REQUIRED TASKS:
a – Decide whether each statement agrees with the game review. Answer yes or no for each, and quote the words of the review that settle it. (i) The reviewer finds the "Keeper reactions" gentler than usual. (ii) The reviewer approaches the Keeper: Basics section with confidence. (iii) Gauntlet Publishing has about six Powered by the Apocalypse games behind it.
b – Carry on the rulebook review from its final sentence.
___ PAGE EXTRACT ___
That is the end of the first section, and I feel like it should cover most of the rules, as we enter the Keeper section now, but honestly I’m dumbfounded and don’t understand the phases of play, or what a session will look or feel like. You’d think with half a dozen Powered by the Apocalypse games under their belt, Gauntlet Publishing would have ironed out the kinks that had already been ironed out a decade and a half ago by the Bakers, but it seems not. I venture into the Keeper: Basics section tentatively. Here we have most of the information that really should have been included earlier: A list of steps for running investigations, for example. What an assignment consists. This is stuff that really should have occurred earlier, because read the “Custodian” section and I have no clue what’s going on. It feels like they know it too, because it comes before the traditional “Keeper principles” and “Keeper reactions” (rather than moves) sections, which are, to be entirely honest, pretty disappointingly generic. Although, I have to say, the “Keeper reactions” are far meaner than the usual, which plays into my suspicions about how the “Write a Verse” move is supposed to fuel play. Conditions follow this, the first time they’ve been expanded upon despite being repeatedly referred to, in the advanced section no loss. Then, we have a more in-depth treatment of moves. I was dreading this: It’s is an inclination that dates all the way back to Apocalypse World, but in Apocalypse World it served a purpose, because then nobody knew what a move was. Now, we get it, and here, as with most Apocalypse World descended games, keep the habit of elucidating their moves. It feels to me like a cover for bad design: A long, rambling chapter labelled “Advanced” but containing information that should have been in a better designed move, doesn’t make a game more playable. All in all the Keeper section is a mess of things that should be considered for all players and things that explain at length how to work around the flawed design in the section for all players. What a mess.
___ RECORDS PROVIDED ___
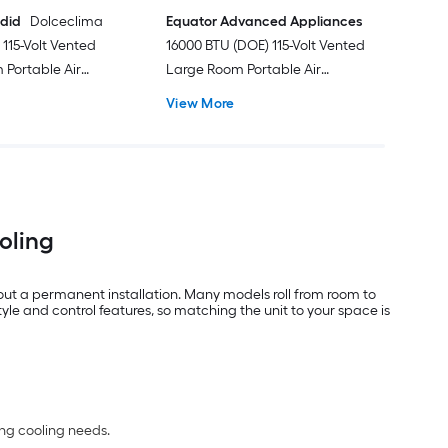
ndid
Dolceclima
Equator Advanced Appliances
115-Volt Vented
16000 BTU (DOE) 115-Volt Vented
Portable Air
Large Room Portable Air
Remote Included
Conditioner with Heater, Remote
View More
Included
ooling
out a permanent installation. Many models roll from room to
e and control features, so matching the unit to your space is
ing cooling needs.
___
RESPONSES TO THE EXERCISE:
a –
(i) No: "the “Keeper reactions” are far meaner than the usual"
(ii) No: "I venture into the Keeper: Basics section tentatively"
(iii) Yes: "with half a dozen Powered by the Apocalypse games under their belt, Gauntlet Publishing"

b –
The next two sections, on the other hand, are absolute fire. There’s effectively a starter kit, showing you and talking you through how to run your first one-shot, how to keep track and run the conspiracy (this is the first time it’s mentioned, it’s not mentioned anywhere in the actual rules). It’s pretty cool, although I do wonder if in practice it might be a little too structured for actual play due to the freewheeling nature of the Write a Verse move. Then, there’s a session one procedure, which walks you through everything. This should have been the core of the entire book, what the actual hell is going on here? Who wrote this? Why is this at the end of the book and not the core structure of the book? This is yet another book from Gauntlet Publishing in dire need of developmental editing. It feels like they received feedback in playtesting and rather than redevelop what they’d already written, they simply these two sections to the end to address the concerns that “I have no idea what’s going on on how to play the game”. And that’s it. That’s the end of the book. At least it wasn’t 166 pages long.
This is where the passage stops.